DESCRIPTION OF THE TASK
Would you output, exactly as written, the line with "image of cholangiocarcinoma" and all lines after it to the end of the data below, and no others?

EXTRACTED RECORDS
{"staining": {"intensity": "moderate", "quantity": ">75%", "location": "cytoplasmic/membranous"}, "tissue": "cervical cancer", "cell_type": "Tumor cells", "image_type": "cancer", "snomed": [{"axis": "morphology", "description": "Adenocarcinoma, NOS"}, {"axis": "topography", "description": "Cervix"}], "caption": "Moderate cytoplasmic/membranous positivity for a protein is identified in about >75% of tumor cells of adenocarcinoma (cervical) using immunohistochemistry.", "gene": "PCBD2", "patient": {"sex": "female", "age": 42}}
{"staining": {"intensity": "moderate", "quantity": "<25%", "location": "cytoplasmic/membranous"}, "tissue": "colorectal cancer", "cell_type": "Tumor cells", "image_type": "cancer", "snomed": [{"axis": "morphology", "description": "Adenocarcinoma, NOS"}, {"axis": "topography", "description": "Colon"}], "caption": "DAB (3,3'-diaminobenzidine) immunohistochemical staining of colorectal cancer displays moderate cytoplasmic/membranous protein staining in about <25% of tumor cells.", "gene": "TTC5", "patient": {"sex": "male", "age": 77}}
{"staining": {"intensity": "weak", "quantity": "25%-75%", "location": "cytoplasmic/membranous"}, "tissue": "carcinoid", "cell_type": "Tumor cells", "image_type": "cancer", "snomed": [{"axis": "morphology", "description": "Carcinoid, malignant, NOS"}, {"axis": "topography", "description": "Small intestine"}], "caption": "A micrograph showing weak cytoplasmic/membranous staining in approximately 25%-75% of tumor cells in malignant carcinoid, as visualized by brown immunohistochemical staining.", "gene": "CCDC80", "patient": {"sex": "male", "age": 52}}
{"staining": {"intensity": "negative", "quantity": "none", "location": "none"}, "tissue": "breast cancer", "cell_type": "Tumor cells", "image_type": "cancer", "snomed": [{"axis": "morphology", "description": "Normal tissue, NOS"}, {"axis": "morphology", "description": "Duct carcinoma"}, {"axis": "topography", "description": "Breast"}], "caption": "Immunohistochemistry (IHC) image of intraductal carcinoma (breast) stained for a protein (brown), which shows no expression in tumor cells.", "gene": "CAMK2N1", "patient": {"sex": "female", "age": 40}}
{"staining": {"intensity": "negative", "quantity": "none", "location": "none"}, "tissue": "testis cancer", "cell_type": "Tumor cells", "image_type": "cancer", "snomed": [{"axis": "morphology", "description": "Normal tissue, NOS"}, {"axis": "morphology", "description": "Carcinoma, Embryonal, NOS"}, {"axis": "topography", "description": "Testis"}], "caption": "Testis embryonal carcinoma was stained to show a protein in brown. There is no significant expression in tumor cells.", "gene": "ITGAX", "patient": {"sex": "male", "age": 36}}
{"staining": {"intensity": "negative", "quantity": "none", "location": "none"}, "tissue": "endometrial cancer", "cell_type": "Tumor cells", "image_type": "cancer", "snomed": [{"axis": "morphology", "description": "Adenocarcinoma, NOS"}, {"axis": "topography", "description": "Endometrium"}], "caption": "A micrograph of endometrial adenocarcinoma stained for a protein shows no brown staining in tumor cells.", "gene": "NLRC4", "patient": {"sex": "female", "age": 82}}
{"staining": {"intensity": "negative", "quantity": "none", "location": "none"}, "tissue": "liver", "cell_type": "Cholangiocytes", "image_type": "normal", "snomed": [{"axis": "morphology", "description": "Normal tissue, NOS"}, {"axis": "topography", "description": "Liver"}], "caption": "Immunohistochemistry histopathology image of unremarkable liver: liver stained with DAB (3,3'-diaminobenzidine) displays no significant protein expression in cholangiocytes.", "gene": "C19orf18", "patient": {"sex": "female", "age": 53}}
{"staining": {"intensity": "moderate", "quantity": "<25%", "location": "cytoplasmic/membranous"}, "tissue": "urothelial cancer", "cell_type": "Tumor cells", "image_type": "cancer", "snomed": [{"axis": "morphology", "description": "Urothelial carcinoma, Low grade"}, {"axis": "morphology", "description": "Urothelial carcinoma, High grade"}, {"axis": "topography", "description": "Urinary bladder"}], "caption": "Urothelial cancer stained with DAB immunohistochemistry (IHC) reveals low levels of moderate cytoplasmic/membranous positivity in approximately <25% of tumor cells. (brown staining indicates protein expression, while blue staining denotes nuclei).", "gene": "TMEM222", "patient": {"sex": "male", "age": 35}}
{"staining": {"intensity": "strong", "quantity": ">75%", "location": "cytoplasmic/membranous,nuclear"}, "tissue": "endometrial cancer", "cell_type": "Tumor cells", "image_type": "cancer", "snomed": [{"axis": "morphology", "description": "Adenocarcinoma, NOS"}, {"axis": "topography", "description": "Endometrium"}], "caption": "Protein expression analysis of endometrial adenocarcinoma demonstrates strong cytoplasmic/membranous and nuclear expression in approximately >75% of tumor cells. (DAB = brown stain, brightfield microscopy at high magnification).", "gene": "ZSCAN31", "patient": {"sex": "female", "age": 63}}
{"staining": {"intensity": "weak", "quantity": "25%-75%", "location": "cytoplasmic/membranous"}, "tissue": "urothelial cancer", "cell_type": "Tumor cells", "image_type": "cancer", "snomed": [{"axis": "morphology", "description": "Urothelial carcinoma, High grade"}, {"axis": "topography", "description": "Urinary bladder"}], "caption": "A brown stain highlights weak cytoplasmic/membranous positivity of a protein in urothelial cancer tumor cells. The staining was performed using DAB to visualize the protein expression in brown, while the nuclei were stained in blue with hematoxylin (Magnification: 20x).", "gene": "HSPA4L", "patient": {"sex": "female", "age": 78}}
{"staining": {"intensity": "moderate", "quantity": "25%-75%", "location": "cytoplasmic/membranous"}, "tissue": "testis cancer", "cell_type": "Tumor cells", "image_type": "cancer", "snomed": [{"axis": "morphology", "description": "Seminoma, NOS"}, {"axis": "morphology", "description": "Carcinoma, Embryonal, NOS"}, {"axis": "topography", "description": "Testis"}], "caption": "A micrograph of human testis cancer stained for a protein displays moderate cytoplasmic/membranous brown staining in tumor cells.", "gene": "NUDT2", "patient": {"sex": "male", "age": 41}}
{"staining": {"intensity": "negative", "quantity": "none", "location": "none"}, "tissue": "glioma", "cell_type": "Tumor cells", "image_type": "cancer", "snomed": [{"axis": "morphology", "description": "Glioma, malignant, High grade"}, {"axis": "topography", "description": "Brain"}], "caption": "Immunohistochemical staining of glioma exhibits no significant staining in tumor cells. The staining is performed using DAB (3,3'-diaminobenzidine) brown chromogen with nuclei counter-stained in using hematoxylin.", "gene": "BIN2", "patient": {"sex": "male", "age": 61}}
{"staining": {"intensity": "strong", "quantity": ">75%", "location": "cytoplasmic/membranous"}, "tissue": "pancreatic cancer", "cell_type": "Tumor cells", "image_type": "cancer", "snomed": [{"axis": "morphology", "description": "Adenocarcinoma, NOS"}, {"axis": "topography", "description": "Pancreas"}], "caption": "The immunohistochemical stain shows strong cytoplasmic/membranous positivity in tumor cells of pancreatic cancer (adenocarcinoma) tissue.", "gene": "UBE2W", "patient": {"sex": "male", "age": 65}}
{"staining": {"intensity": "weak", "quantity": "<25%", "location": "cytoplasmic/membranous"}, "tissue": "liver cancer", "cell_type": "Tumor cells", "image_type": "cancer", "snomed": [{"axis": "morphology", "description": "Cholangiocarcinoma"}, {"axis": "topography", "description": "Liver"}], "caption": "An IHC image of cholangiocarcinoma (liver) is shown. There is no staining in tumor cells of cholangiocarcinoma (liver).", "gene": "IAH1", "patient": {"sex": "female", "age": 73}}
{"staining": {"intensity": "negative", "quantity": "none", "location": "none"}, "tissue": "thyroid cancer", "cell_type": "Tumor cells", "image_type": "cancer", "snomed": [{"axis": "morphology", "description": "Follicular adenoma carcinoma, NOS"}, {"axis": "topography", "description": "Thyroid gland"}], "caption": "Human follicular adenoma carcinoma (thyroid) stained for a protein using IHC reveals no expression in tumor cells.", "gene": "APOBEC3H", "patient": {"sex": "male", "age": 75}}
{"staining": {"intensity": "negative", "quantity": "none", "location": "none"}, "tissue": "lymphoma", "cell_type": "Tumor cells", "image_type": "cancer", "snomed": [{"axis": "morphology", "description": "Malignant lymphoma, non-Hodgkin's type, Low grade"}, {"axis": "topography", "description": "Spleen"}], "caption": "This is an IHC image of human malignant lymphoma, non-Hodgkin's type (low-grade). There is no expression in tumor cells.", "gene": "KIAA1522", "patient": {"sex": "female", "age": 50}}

RESPONSE TO THE EXERCISE
{"staining": {"intensity": "weak", "quantity": "<25%", "location": "cytoplasmic/membranous"}, "tissue": "liver cancer", "cell_type": "Tumor cells", "image_type": "cancer", "snomed": [{"axis": "morphology", "description": "Cholangiocarcinoma"}, {"axis": "topography", "description": "Liver"}], "caption": "An IHC image of cholangiocarcinoma (liver) is shown. There is no staining in tumor cells of cholangiocarcinoma (liver).", "gene": "IAH1", "patient": {"sex": "female", "age": 73}}
{"staining": {"intensity": "negative", "quantity": "none", "location": "none"}, "tissue": "thyroid cancer", "cell_type": "Tumor cells", "image_type": "cancer", "snomed": [{"axis": "morphology", "description": "Follicular adenoma carcinoma, NOS"}, {"axis": "topography", "description": "Thyroid gland"}], "caption": "Human follicular adenoma carcinoma (thyroid) stained for a protein using IHC reveals no expression in tumor cells.", "gene": "APOBEC3H", "patient": {"sex": "male", "age": 75}}
{"staining": {"intensity": "negative", "quantity": "none", "location": "none"}, "tissue": "lymphoma", "cell_type": "Tumor cells", "image_type": "cancer", "snomed": [{"axis": "morphology", "description": "Malignant lymphoma, non-Hodgkin's type, Low grade"}, {"axis": "topography", "description": "Spleen"}], "caption": "This is an IHC image of human malignant lymphoma, non-Hodgkin's type (low-grade). There is no expression in tumor cells.", "gene": "KIAA1522", "patient": {"sex": "female", "age": 50}}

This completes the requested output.